Muitíssimo obrigada!


----------



## anaczz

o que eu sei dizer é:
-O "dasse" é de Portugal, de foda-se.
-O "tasse" vem de "tá-se bem", "está-se bem".
-"á tá foder" é como soa o "vá te foder" nessa linguagem tão simpática dos jovens.
-"tás ta passar?" = "estás-te a passar?" que é uma expressão usada em Portugal equivalente ao brasileiro "você está doido/maluco?"
-No norte de Portugal, em algumas regiões, o V é pronunciado *quase *como um B. bai-te, binho, biste.
-atão = então

Quanto ao uso desses termos pelos jovens... Eu conheço uns jovens de seus 30 anos que falam assim, principalmente o "tasse", o "atão" e o "méne". Sócio não cheguei a ouvir, mas se o almufadado diz, devem andar a falar...


----------



## almufadado

anaczz said:


> o que eu sei dizer é:
> -O "dasse" é de Portugal, de foda-se.
> -O "tasse" vem de "tá-se bem", "está-se bem".
> -"á tá foder" é como soa o "vá te foder" nessa linguagem tão simpática dos jovens.
> -"tás ta passar?" = "estás-te a passar?" que é uma expressão usada em Portugal equivalente ao brasileiro "você está doido/maluco?"
> -No norte de Portugal, em algumas regiões, o V é pronunciado *quase *como um B. bai-te, binho, biste.
> -atão = então
> 
> Quanto ao uso desses termos pelos jovens... Eu conheço uns jovens de seus 30 anos que falam assim, principalmente o "tasse", o "atão" e o "méne". Sócio não cheguei a ouvir, mas se o almufadado diz, devem andar a falar...
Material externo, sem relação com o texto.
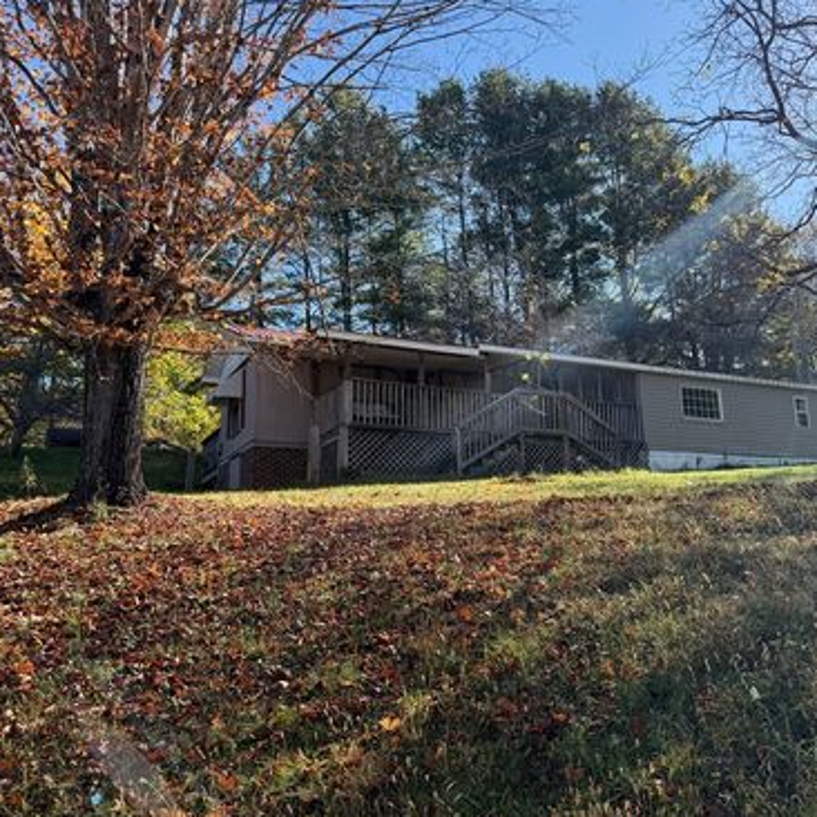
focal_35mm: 29
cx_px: 529
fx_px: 774
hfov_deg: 54.7
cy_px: 401
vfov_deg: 55.6
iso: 100
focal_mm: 6.76
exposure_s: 1/1727
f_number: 1.78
As explicações servem de explicação ao meu post anterior, excepto :

Os putos baralham tudo incluindo o "dasse" e "tasse" sendo o "a" em ambos fechado. O "Tásse" com interjeição também pode ser abreviado de "está-se bem ! ai está-se ... está-se ! (tá-se-tá-se) que significa o inverso ou seja "não se está nada bem". 
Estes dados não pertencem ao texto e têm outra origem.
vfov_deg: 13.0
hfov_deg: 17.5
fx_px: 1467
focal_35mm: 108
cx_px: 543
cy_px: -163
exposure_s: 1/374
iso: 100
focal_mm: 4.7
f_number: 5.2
O "tásse !" (corrido num som afirmativo ) ou "tá-se" (aberto com ligeira separação de continuação) é que é relativo a "está-se bem !" (que inclui sentidos "não há problema!", "tudo bem", "aceito a proposta" "vamos a isso !").

O "sócio" é bairrista e clubístico (relativo a clubes (times) grandes ou de bairro), e significa que temos relação, "também sou do teu clube", etc) .

"O baite-te foder ó sócio! Larga a carteira !" (Em inglês seria "go fuck yourself my friend ! give me back my wallet") é em geral linguagem muito "baixa" se por um lado o  ofende o outro afirma que "estamos em pé de igualdade por isso não avances mais". E de facto é mais a norte que se usa. 

A mim disseram-me isto na Ribeira do Porto durante um jogo de futebol, em que eu digo "- não sei se foi penalti" e ele riposta o "-_Bai_-te foder ó sócio ! então não se _bê cu_ (que o) _gaijo_ _bota-lhe_ uma gravata!" ("gravata"= pôr o braço à volta do pescoço para o prender)

Agora lembrei-me outra do Porto " caralhos me recozam" , que quer dizer "caralhos me refodam (já que fui fodido uma vez, venha outra).

(falta a minha avó para me por pimenta na língua !!!  )


----------



## almufadado

Usos para Portugal



2007Ciça Espanha said:


> _
> 
> "Dasse!", sim,  foda-se
> "puta que o pariu", sim, literal, ofende mais a mãe que o filho da dita
> "caramba", sim, mas não é asneira
> "cacete", não, (ainda que se possa ouvir "c'um cacete" (=pau de bater))
> "cacilda",não, nome de mulher
> "putz", sim, "puta que pariu"
> "meleca”, “manucu”, “caraleo”, não
> “carai”,sim , só no norte, de "caralho !" na maioria das vezes não é asneira
> “garai”, “fudêncio” ,não
> “ soda”,sim, "que foda !" = "que merda !" sentdo de isto não devia estar a acontecer/ter acontecido"
> “ putzgrila”, “tutaméia”_, não
> Então, tudo isto só se usa no Brasil? Ou há algo usado também em Portugal?
> Muitíssimo obrigada!


----------